Page extract:
◇ ◇ ◇ ◇ ◇

Infrastructure and artefacts are deployed in the same pipeline. This guarantees that the Data Factory always matches the infrastructure it runs on.

For version control I use Git in the variants Azure DevOps, GitHub, GitLab, and Bitbucket, depending on the project. Branch strategies, pull requests, and automated tests ensure that changes are reviewed before they reach production-adjacent environments.

The practical benefit of this discipline becomes clear at the latest when a change needs to be rolled back. Where infrastructure is described as code and every deployment is versioned, an earlier working state can always be restored – without detective work into who changed what in the portal and when. This reproducibility is not only convenient in regulated environments but is often a mandatory requirement, because every change must be traceably and revision-safely documented.

Cost Control and FinOps

The cloud charges by consumption. That is fair, but unforgiving: a forgotten compute resource, an unnecessary full load, or an over-provisioned cluster show up immediately on the bill. In my Azure projects I have deliberately implemented cost-reduction measures – not as a one-off action, but as an ongoing discipline.

  • Incremental loading instead of repeated full loads – less data processed, lower costs
  • Automatic pausing and shutdown of compute resources outside load windows
  • Appropriate sizing of clusters and SQL pools instead of blanket over-provisioning
  • Lifecycle rules in storage: move cold data to cheaper storage tiers
  • Serverless services where load is irregular
  • Cost transparency via tags, budgets, and breakdowns per area

A concrete example: at a textile and service provider I built load processes via Azure Synapse and Data Factory and deliberately implemented measures to reduce Azure costs. The lever was rarely a single large line item, but the sum of many small decisions: What really needs to run every hour? Which data really needs to be fully reloaded? Which clusters are really needed overnight?

Cost transparency builds trust

The most effective lever against spiralling costs is not frugality, but visibility. As long as nobody knows which area, pipeline, or report is causing which costs, every savings measure is groping in the dark. That is why I consistently tag resources – by area, environment, and purpose – so that the monthly bill can be broken down by cost centre. Only this transparency enables a factual discussion about whether a line item is justified or not.

Budgets and automatic alerts complement this picture. When an environment reaches its monthly budget at an unusually early point, that is a signal worth investigating – often a forgotten cluster, an accidentally triggered full load, or a misconfigured retry is behind it. This transforms the monthly surprise into a controllable figure. Costs become not a taboo subject but a jointly owned metric that is monitored as routinely as runtimes or error rates.

FinOps is not about saving at all costs, but about deliberate control. A more expensive processing step can be justified if it delivers business value. What matters is that costs are visible, attributed, and justified – not that they are blindly minimised.

Operations, Monitoring, and Governance

A platform that is built but not operated deteriorates. That is why I plan operations, monitoring, and governance from the outset. The goal is that the platform remains understandable, observable, and controllable even years later.

Monitoring and alerting

Every run is logged, every error produces a traceable message. Azure Monitor and Log Analytics collect the telemetry of the services, making it possible to see at a glance which pipelines were successful, how long they took, and where things are stuck. In the event of a failure, alerting reaches the right people in time.

Governance and data catalogue

As the platform grows, oversight becomes important: which datasets exist? Where do they come from? Who is allowed to use them? Microsoft Purview and a consistent approach to naming conventions, tags, and documentation ensure the platform does not become an impenetrable data graveyard. Combined with master data management – for example via MDS or Profisee, both of which I have worked with in multiple projects – a reliable foundation of master data emerges.

◇ ◇ ◇ ◇ ◇

Stored data entries:
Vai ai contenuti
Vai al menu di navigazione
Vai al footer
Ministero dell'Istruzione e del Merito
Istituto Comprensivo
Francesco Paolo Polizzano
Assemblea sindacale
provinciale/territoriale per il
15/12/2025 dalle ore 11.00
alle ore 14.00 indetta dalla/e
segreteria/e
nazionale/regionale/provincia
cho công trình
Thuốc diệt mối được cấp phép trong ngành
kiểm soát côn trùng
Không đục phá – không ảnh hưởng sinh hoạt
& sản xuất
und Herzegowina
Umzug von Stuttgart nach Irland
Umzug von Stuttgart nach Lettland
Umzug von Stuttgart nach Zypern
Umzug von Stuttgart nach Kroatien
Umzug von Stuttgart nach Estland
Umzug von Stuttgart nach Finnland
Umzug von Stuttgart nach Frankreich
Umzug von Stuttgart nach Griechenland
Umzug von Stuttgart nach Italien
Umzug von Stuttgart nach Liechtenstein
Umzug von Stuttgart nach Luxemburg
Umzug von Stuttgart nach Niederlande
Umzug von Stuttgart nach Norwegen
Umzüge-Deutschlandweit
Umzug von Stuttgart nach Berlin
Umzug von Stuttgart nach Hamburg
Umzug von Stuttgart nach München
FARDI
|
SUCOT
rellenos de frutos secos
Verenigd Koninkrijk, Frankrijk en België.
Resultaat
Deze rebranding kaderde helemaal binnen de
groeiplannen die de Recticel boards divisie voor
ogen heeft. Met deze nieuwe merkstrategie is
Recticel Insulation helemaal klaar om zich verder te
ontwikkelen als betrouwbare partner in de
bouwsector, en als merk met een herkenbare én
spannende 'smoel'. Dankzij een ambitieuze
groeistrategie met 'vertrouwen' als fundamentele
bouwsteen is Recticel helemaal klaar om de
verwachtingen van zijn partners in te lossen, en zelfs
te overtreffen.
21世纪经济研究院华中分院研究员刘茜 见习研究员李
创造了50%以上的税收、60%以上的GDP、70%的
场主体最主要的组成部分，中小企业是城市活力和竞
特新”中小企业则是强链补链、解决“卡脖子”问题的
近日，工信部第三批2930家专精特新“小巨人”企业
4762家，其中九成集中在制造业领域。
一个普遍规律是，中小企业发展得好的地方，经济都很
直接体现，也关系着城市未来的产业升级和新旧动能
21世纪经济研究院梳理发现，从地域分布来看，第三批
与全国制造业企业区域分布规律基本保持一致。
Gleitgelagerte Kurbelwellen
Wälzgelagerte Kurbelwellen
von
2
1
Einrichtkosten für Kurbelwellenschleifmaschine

◇ ◇ ◇ ◇ ◇

Task A:
Reproduce the part of the page extract that opens with the words "The cloud charges" and closes with "an ongoing discipline.", swapping "bill" for "invoice".
Task B:
Find every line of the records that contains the string "helemaal" and copy each one out, treating case as significant.
The page extract and the records are separate, unrelated material.

Worked solution A:
The cloud charges by consumption. That is fair, but unforgiving: a forgotten compute resource, an unnecessary full load, or an over-provisioned cluster show up immediately on the invoice. In my Azure projects I have deliberately implemented cost-reduction measures – not as a one-off action, but as an ongoing discipline.

Worked solution B:
Deze rebranding kaderde helemaal binnen de
Recticel Insulation helemaal klaar om zich verder te
bouwsteen is Recticel helemaal klaar om de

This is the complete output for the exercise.